Objectif énoncé 1 >>
Reproduisez le passage du listing qui va de sa première ligne jusqu'à la ligne contenant « Ankara: 3:25 -> none », bornes comprises, en substituant « Salon » à « Bedroom » et sans rien changer d'autre.
——
La mobilisation des agriculteurs se poursuit avec un appel à bloquer le marché de Rungis. Ce n'est pas la première fois que les agriculteurs visent le blocus de Rungis, ils l'avaient déjà fait en juin 1992, alors qu'ils manifestaient contre la mise en place de la PAC.

Par Florence Dartois - Publié le 29.01.2024 - Mis à jour le 31.01.2024
Coordination rurale : blocage Rungis - 1992 - 00:00 - vidéo
 

L'ACTU.

Selon la préfecture de police de Paris, 18 personnes qui tentaient de bloquer Rungis, dans le sud de Paris, ont été interpellées mercredi 31 janvier. Quinze sont en garde à vue, selon le parquet de Créteil. Au même moment, des centaines de tracteurs partis d'Agen faisaient route vers le plus grand marché de France.

LE CONTEXTE.

Cette menace de blocus de Rungis rappelle un précédent, celui de 1992. À l'époque les agriculteurs français manifestaient contre la PAC (Politique agricole commune). L'accord prévoyait de baisser les prix de vente des productions, donc de moins rémunérer les paysans, tout en compensant le manque à gagner par des aides directes : les fameuses aides PAC.

Ce changement de paradigme fut très mal perçu par le monde agricole, car il donnait aux agriculteurs la sensation de perdre le contrôle de leur exploitation et de ne plus vivre de leur travail ni de la vente de leurs produits. Désormais, ils survivraient économiquement grâce aux subsides de l'Europe. Tout ce système devait également contribuer à obtenir une baisse mécanique des prix, présentés comme un avantage pour les consommateurs.
——
Objectif énoncé 2 >>
Rédigez la suite de l'article sur la mobilisation des agriculteurs et le blocus de Rungis, en partant de sa dernière phrase.

Listing extrait
——
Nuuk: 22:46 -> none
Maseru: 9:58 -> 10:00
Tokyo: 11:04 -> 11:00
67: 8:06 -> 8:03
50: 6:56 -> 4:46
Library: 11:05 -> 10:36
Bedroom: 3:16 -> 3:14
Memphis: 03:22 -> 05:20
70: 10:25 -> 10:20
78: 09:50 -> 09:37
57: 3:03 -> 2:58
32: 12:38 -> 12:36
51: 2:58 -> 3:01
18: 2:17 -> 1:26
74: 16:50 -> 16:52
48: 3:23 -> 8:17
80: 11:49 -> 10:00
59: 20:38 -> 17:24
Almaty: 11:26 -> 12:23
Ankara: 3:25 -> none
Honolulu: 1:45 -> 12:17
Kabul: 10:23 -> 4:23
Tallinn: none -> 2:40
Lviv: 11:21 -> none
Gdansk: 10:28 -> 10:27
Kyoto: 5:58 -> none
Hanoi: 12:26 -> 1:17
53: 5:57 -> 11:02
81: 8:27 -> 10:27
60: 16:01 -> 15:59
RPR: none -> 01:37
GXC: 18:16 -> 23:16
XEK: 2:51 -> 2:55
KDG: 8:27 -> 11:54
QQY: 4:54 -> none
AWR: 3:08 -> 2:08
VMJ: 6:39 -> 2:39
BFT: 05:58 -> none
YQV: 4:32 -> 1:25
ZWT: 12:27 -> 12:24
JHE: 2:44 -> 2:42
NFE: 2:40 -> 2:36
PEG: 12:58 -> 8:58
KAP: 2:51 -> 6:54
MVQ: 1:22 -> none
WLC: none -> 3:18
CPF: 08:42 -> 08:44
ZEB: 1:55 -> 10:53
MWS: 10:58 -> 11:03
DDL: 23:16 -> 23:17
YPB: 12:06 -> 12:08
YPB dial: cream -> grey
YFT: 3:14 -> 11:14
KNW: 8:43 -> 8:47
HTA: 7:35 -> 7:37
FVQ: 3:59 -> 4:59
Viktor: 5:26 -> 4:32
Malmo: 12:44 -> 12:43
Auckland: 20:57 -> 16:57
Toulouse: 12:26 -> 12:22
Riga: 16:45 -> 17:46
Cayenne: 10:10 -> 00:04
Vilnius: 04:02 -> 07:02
——
Résultat 1 >>
Nuuk: 22:46 -> none
Maseru: 9:58 -> 10:00
Tokyo: 11:04 -> 11:00
67: 8:06 -> 8:03
50: 6:56 -> 4:46
Library: 11:05 -> 10:36
Salon: 3:16 -> 3:14
Memphis: 03:22 -> 05:20
70: 10:25 -> 10:20
78: 09:50 -> 09:37
57: 3:03 -> 2:58
32: 12:38 -> 12:36
51: 2:58 -> 3:01
18: 2:17 -> 1:26
74: 16:50 -> 16:52
48: 3:23 -> 8:17
80: 11:49 -> 10:00
59: 20:38 -> 17:24
Almaty: 11:26 -> 12:23
Ankara: 3:25 -> none

Résultat 2 >>
La réforme de 1992 allait aussi ouvrir la porte à la libre concurrence aujourd'hui dénoncée par les agriculteurs. À titre d'exemple, la moitié du poulet consommé en France provient de l’importation. Autant de griefs que craignaient déjà les paysans en 1992 et qui constituent aujourd'hui le socle du malaise de la profession.

LES ARCHIVES.

En juin 1992, les paysans exprimaient donc avec virulence leur refus de cette nouvelle règlementation. Comme aujourd'hui, des milliers d'agriculteurs convergeaient vers Paris à l'appel de la Coordination rurale, avec un point d'orgue : le blocage de Rungis le 23 juin. Cette décision, largement relayée par les médias, fit la une de nombreux journaux télévisés durant plusieurs jours jusqu'à la date fatidique, avec un suspens digne d'un bon thriller.

17 juin. « Ils envisagent de faire le blocus de Rungis pour bloquer l’approvisionnement de Paris. Réaliste ou pas ? À Rungis, on n’y croyait pas vraiment et l’annonce n’inquiétait personne ». À l'annonce du projet, une équipe de FR3 Paris se rendait à Rungis pour prendre le pouls. C'est l'archive que nous vous invitons à regarder en tête d'article. À quelques jours du blocage, l'heure n'était pas à l'inquiétude, à l'image du commentaire de la journaliste : « Tout le monde a entendu la rumeur, mais personne n’y prête attention, d’autant que les fraises et les cerises sont de chez nous ».

En cette fin de printemps, la production de fruits battait son plein. Personne ne croyait à un blocage, escomptant que le blocus ne durerait qu'un jour ou deux. Les représentants des syndicats des grossistes ne semblaient pas inquiets. À l’époque, Rungis travaillait essentiellement avec des produits provenant de France, alors on n'imaginait pas les agriculteurs saboter leur propre activité, « et je crois qu’ils n’ont aucun intérêt à venir bloquer Rungis », précisait Christian Pépineau, président du syndicat des grossistes de fruits et légumes.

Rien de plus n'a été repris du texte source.